Consigne A
D’après l’extrait sur Haïti, vers quels pays les États-Unis ont-ils encouragé la migration massive de travailleurs haïtiens dès les années 1920 ?
Consigne B
Poursuivez le texte sur la politique américaine en Haïti à partir de sa dernière phrase.

L’occupation a également dissous l’armée haïtienne traditionnelle et créé la Garde d’Haïti, qui est ensuite devenue un outil de répression au service des intérêts étrangers et des élites locales. Cette militarisation de la politique haïtienne a favorisé l’instabilité et les régimes dictatoriaux, notamment celui de François Duvalier et son fils Jean-Claude, tous deux soutenus par Washington durant la Guerre froide.
Une économie sabotée et une population asservie
Bonneau souligne que les États-Unis ont progressivement détruit l’économie haïtienne et la fierté nationale. Dès les années 1920, ils ont encouragé la migration massive de travailleurs haïtiens vers Cuba et la République dominicaine pour servir de main-d’œuvre bon marché.
« Avant même de détruire le pays, ils ont détruit l’homme haïtien, le réduisant au statut de coupeur de canne sous-payé dans des plantations étrangères », déplore-t-il.
Les politiques économiques imposées par Washington : un désastre pour Haïti
Bonneau accuse les États-Unis d’avoir imposé des réformes économiques désastreuses qui ont condamné Haïti à une dépendance économique chronique :
- Destruction du cheptel porcin haïtien (années 1980) : sous prétexte d’éradiquer la peste porcine africaine, les Américains ont obligé les paysans à tuer leurs porcs, les remplaçant par des races inadaptées.

[Sorties de pose structurées]
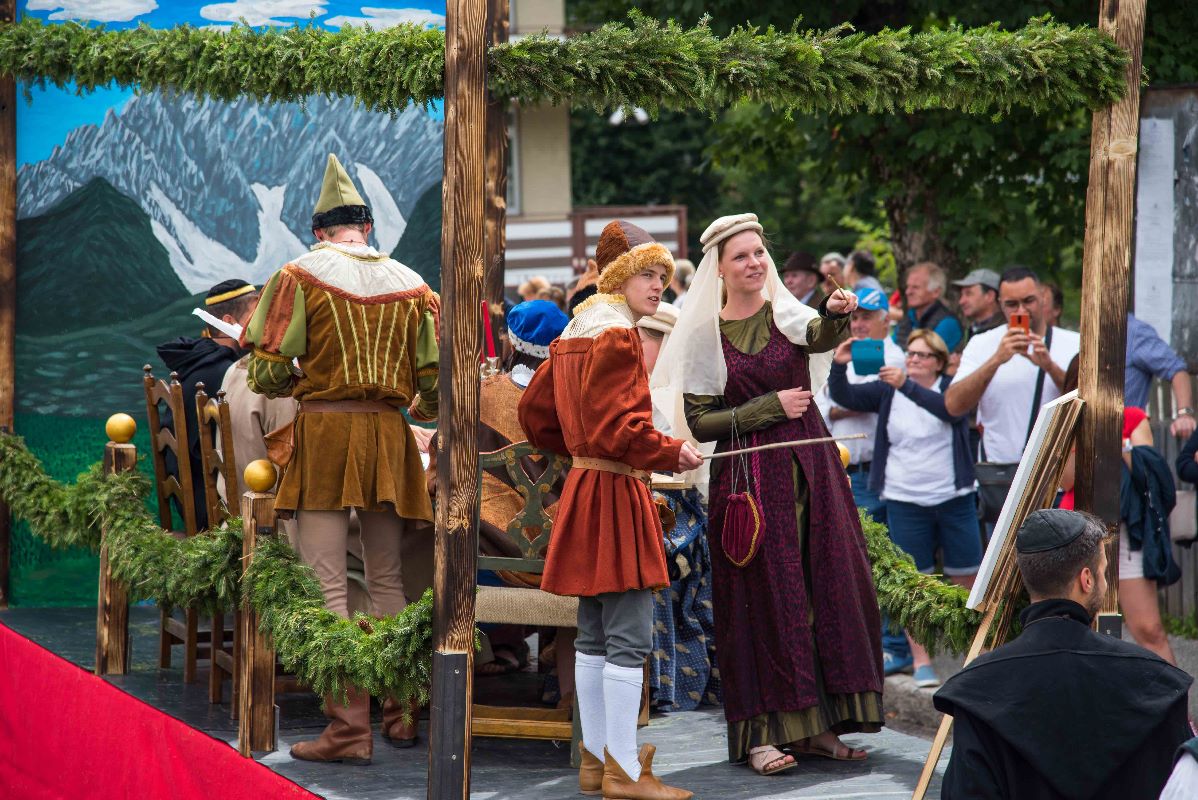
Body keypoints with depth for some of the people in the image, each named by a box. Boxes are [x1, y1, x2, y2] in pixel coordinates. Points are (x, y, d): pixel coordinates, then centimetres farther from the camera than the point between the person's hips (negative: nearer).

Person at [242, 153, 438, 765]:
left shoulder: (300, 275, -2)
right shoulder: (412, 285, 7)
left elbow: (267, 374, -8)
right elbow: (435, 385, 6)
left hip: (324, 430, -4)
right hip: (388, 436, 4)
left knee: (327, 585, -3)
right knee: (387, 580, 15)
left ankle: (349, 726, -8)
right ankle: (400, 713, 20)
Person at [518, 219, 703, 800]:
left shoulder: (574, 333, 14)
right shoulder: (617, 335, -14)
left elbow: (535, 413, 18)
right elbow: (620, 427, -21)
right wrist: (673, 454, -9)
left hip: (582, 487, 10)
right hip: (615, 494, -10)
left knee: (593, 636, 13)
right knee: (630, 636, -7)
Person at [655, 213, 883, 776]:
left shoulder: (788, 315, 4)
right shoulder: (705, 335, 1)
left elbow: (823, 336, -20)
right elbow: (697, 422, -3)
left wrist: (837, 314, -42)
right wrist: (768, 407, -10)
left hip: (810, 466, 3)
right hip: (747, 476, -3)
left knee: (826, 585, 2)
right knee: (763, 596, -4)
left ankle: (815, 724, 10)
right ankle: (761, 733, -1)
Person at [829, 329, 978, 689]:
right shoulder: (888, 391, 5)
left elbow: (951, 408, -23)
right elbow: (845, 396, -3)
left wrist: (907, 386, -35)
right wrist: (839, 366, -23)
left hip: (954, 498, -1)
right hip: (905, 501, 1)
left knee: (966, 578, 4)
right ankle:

Réponse A
Vers Cuba et la République dominicaine.

Réponse B
- Privatisation des entreprises publiques : sous pression américaine, Haïti a vendu ses principales industries (HASCO, Téléco, Ciment d’Haïti, Minoterie), précipitant l’effondrement de son secteur productif.
- Dérégulation du marché agricole : l’ouverture forcée aux produits étrangers, notamment le riz américain subventionné, a anéanti l’agriculture locale, rendant Haïti dépendante des importations alimentaires.
« Haïti est aujourd’hui incapable de nourrir sa propre population, un désastre voulu et planifié par Washington », affirme Bonneau.
L’embargo de 1991 : une arme contre le peuple haïtien
Bonneau rappelle également que, suite au coup d’État contre Jean-Bertrand Aristide en 1991, les États-Unis ont imposé un embargo économique via l’OEA.
« Ce blocus, prétendument destiné à sanctionner les putschistes, a surtout plongé la population dans une pauvreté extrême », dénonce-t-il.
Selon lui, cet embargo était une manœuvre visant à affaiblir encore plus le pays, consolidant l’influence américaine sur les institutions haïtiennes.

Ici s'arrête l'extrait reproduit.